## [ASSIGNMENT]
Repeat the entries exactly as they are written.

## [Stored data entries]
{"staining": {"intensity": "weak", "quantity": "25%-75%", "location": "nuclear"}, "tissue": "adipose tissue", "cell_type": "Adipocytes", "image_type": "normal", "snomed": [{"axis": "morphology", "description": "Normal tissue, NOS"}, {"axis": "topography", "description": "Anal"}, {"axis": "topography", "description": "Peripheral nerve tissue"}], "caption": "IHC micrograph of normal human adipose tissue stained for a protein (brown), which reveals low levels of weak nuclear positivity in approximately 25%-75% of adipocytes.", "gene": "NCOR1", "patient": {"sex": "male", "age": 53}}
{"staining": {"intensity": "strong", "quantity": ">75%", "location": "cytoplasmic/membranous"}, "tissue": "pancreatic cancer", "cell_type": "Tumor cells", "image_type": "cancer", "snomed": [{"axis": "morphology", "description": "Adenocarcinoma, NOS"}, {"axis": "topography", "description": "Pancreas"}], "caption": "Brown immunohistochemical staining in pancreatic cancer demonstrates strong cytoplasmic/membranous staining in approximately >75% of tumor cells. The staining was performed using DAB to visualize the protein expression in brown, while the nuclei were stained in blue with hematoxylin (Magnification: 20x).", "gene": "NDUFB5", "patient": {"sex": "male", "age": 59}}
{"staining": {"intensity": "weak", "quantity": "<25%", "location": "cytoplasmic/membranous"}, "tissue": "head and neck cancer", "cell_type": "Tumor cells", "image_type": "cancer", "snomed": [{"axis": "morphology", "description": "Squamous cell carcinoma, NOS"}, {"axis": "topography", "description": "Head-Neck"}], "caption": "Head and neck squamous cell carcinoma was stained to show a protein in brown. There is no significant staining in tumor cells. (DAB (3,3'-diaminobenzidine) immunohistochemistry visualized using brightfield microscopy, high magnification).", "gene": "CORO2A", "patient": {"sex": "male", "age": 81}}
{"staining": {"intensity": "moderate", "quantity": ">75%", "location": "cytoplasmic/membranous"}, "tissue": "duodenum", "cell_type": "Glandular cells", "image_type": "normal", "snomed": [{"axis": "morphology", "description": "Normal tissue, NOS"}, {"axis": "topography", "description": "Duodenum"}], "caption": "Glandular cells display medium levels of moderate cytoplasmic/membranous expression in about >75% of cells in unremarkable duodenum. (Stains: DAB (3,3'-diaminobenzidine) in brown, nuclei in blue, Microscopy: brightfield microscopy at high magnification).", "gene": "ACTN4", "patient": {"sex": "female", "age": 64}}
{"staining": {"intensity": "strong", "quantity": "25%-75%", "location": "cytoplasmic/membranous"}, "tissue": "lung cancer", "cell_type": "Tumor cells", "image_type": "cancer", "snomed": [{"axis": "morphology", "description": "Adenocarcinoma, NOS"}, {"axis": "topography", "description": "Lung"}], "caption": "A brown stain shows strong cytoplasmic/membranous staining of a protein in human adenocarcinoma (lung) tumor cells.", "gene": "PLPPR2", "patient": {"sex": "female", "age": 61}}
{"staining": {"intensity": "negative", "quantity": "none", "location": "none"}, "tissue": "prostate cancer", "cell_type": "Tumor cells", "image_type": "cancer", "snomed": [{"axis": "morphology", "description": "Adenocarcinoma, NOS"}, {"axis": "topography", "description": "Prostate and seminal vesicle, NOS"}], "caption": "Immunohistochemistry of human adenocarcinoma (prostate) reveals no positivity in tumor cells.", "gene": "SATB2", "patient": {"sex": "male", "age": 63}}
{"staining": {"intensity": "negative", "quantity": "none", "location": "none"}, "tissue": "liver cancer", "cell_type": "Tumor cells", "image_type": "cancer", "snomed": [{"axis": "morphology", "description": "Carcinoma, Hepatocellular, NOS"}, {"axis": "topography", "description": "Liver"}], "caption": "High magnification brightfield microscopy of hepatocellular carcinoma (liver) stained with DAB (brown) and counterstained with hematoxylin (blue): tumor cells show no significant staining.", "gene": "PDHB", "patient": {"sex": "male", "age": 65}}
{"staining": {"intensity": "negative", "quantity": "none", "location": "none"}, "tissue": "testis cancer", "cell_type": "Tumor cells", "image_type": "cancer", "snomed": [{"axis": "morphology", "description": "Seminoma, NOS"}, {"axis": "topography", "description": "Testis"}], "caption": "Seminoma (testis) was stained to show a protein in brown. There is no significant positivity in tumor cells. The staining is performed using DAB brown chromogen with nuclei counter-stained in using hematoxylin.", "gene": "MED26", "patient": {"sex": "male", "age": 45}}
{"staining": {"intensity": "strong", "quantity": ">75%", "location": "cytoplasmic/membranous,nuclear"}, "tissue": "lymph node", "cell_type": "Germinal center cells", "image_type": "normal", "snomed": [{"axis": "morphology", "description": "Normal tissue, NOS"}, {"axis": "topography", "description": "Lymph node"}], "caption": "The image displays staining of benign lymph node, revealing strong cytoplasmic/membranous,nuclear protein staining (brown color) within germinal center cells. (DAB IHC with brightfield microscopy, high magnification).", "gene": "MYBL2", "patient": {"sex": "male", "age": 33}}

## [FINISHED TASK]
{"staining": {"intensity": "weak", "quantity": "25%-75%", "location": "nuclear"}, "tissue": "adipose tissue", "cell_type": "Adipocytes", "image_type": "normal", "snomed": [{"axis": "morphology", "description": "Normal tissue, NOS"}, {"axis": "topography", "description": "Anal"}, {"axis": "topography", "description": "Peripheral nerve tissue"}], "caption": "IHC micrograph of normal human adipose tissue stained for a protein (brown), which reveals low levels of weak nuclear positivity in approximately 25%-75% of adipocytes.", "gene": "NCOR1", "patient": {"sex": "male", "age": 53}}
{"staining": {"intensity": "strong", "quantity": ">75%", "location": "cytoplasmic/membranous"}, "tissue": "pancreatic cancer", "cell_type": "Tumor cells", "image_type": "cancer", "snomed": [{"axis": "morphology", "description": "Adenocarcinoma, NOS"}, {"axis": "topography", "description": "Pancreas"}], "caption": "Brown immunohistochemical staining in pancreatic cancer demonstrates strong cytoplasmic/membranous staining in approximately >75% of tumor cells. The staining was performed using DAB to visualize the protein expression in brown, while the nuclei were stained in blue with hematoxylin (Magnification: 20x).", "gene": "NDUFB5", "patient": {"sex": "male", "age": 59}}
{"staining": {"intensity": "weak", "quantity": "<25%", "location": "cytoplasmic/membranous"}, "tissue": "head and neck cancer", "cell_type": "Tumor cells", "image_type": "cancer", "snomed": [{"axis": "morphology", "description": "Squamous cell carcinoma, NOS"}, {"axis": "topography", "description": "Head-Neck"}], "caption": "Head and neck squamous cell carcinoma was stained to show a protein in brown. There is no significant staining in tumor cells. (DAB (3,3'-diaminobenzidine) immunohistochemistry visualized using brightfield microscopy, high magnification).", "gene": "CORO2A", "patient": {"sex": "male", "age": 81}}
{"staining": {"intensity": "moderate", "quantity": ">75%", "location": "cytoplasmic/membranous"}, "tissue": "duodenum", "cell_type": "Glandular cells", "image_type": "normal", "snomed": [{"axis": "morphology", "description": "Normal tissue, NOS"}, {"axis": "topography", "description": "Duodenum"}], "caption": "Glandular cells display medium levels of moderate cytoplasmic/membranous expression in about >75% of cells in unremarkable duodenum. (Stains: DAB (3,3'-diaminobenzidine) in brown, nuclei in blue, Microscopy: brightfield microscopy at high magnification).", "gene": "ACTN4", "patient": {"sex": "female", "age": 64}}
{"staining": {"intensity": "strong", "quantity": "25%-75%", "location": "cytoplasmic/membranous"}, "tissue": "lung cancer", "cell_type": "Tumor cells", "image_type": "cancer", "snomed": [{"axis": "morphology", "description": "Adenocarcinoma, NOS"}, {"axis": "topography", "description": "Lung"}], "caption": "A brown stain shows strong cytoplasmic/membranous staining of a protein in human adenocarcinoma (lung) tumor cells.", "gene": "PLPPR2", "patient": {"sex": "female", "age": 61}}
{"staining": {"intensity": "negative", "quantity": "none", "location": "none"}, "tissue": "prostate cancer", "cell_type": "Tumor cells", "image_type": "cancer", "snomed": [{"axis": "morphology", "description": "Adenocarcinoma, NOS"}, {"axis": "topography", "description": "Prostate and seminal vesicle, NOS"}], "caption": "Immunohistochemistry of human adenocarcinoma (prostate) reveals no positivity in tumor cells.", "gene": "SATB2", "patient": {"sex": "male", "age": 63}}
{"staining": {"intensity": "negative", "quantity": "none", "location": "none"}, "tissue": "liver cancer", "cell_type": "Tumor cells", "image_type": "cancer", "snomed": [{"axis": "morphology", "description": "Carcinoma, Hepatocellular, NOS"}, {"axis": "topography", "description": "Liver"}], "caption": "High magnification brightfield microscopy of hepatocellular carcinoma (liver) stained with DAB (brown) and counterstained with hematoxylin (blue): tumor cells show no significant staining.", "gene": "PDHB", "patient": {"sex": "male", "age": 65}}
{"staining": {"intensity": "negative", "quantity": "none", "location": "none"}, "tissue": "testis cancer", "cell_type": "Tumor cells", "image_type": "cancer", "snomed": [{"axis": "morphology", "description": "Seminoma, NOS"}, {"axis": "topography", "description": "Testis"}], "caption": "Seminoma (testis) was stained to show a protein in brown. There is no significant positivity in tumor cells. The staining is performed using DAB brown chromogen with nuclei counter-stained in using hematoxylin.", "gene": "MED26", "patient": {"sex": "male", "age": 45}}
{"staining": {"intensity": "strong", "quantity": ">75%", "location": "cytoplasmic/membranous,nuclear"}, "tissue": "lymph node", "cell_type": "Germinal center cells", "image_type": "normal", "snomed": [{"axis": "morphology", "description": "Normal tissue, NOS"}, {"axis": "topography", "description": "Lymph node"}], "caption": "The image displays staining of benign lymph node, revealing strong cytoplasmic/membranous,nuclear protein staining (brown color) within germinal center cells. (DAB IHC with brightfield microscopy, high magnification).", "gene": "MYBL2", "patient": {"sex": "male", "age": 33}}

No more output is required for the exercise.